Um Café Filosófico Português

      Neste ano de 2021, pela primeira vez em minha vida, tive contato com professores e alunos de filosofia do ensino médio de Portugal.

      Apesar da proximidade cultural, histórica e linguística, eu nunca havia lido ou ouvido nada sobre a filosofia produzida ou ensinada no país ibérico.

      Ponto curioso desse diálogo foi uma dúvida recorrente dos professores portugueses que pode ser colocada nos seguintes termos: “Ouvimos dizer que aí no Brasil o estudo da Filosofia é preponderantemente o estudo da História da Filosofia. Isso é verdade?.

      A cada vez que me colocavam essa questão eu pensava um pouco perplexo: “Preponderantemente”? Como assim?     

      Isso porque, para mim, Filosofia e História da Filosofia são indissociáveis, se não sinônimos. Para mim toda Filosofia sempre foi História da Filosofia.

      Essa pergunta pela preponderância, formulada pelos professores lusitanos, sugeria que haveria uma outra forma de fazer Filosofia, para além da História da Filosofia. Isso me soava estranho. Tinha dificuldade em imaginar o que aqueles professores estavam querendo dizer… o que afinal de contas  era, para eles, a Filosofia.     

      Que tipo de aula é essa em que não se estuda a História da Filosofia? Eu não conseguia sequer supor o que discutiam os portugueses numa classe de ensino médio na disciplina de Filosofia.

      Quando o professor Elington Souza, da Escola Secundária Dom Manuel Martins, em Setúbal, pediu-me para falar sobre bullying e gênero aos seus alunos secundaristas, na disciplina de Filosofia, fiquei extremamente constrangido. Porque realmente não sabia o que propor, nem como abordar tais assuntos de uma perspectiva “filosófica”.

========

Quais países e cidades o texto sobre o café filosófico português menciona pelo nome? Os registros a seguir são material à parte, independente do texto sobre o café filosófico português.

========

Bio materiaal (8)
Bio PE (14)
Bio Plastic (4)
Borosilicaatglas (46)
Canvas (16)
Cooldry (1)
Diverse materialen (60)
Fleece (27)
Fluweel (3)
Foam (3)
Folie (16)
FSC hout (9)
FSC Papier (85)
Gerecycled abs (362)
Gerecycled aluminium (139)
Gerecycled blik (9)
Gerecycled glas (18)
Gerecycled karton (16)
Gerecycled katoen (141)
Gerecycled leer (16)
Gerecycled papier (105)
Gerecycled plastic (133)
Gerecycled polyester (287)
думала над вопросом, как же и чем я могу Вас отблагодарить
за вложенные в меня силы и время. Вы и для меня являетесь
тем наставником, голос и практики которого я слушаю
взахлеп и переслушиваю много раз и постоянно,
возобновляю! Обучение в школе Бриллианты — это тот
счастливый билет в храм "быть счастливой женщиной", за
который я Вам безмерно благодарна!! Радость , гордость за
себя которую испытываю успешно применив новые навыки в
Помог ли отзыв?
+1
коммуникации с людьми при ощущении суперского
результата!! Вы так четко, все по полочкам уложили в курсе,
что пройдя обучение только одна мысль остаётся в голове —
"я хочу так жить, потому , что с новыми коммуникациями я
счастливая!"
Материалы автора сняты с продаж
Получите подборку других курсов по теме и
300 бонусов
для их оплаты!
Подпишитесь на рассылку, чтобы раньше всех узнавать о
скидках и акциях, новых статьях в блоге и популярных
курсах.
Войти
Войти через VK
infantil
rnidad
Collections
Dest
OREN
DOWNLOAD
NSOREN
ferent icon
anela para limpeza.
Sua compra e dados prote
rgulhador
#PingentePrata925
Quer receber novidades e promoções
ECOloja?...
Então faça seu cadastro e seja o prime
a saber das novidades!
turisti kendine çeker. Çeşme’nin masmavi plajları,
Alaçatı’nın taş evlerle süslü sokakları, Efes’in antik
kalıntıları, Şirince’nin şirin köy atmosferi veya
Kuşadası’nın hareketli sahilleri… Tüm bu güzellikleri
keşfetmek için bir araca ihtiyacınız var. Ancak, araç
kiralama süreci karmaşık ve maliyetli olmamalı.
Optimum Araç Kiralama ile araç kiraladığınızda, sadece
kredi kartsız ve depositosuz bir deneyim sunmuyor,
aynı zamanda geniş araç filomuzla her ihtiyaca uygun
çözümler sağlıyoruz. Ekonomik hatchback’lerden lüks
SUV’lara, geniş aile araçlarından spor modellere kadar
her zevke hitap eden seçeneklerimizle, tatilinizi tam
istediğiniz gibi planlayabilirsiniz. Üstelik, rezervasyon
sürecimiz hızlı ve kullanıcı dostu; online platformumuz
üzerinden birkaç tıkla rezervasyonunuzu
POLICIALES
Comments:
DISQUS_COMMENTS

========

SOLUÇÃO DO PROBLEMA: Portugal, Brasil e Setúbal.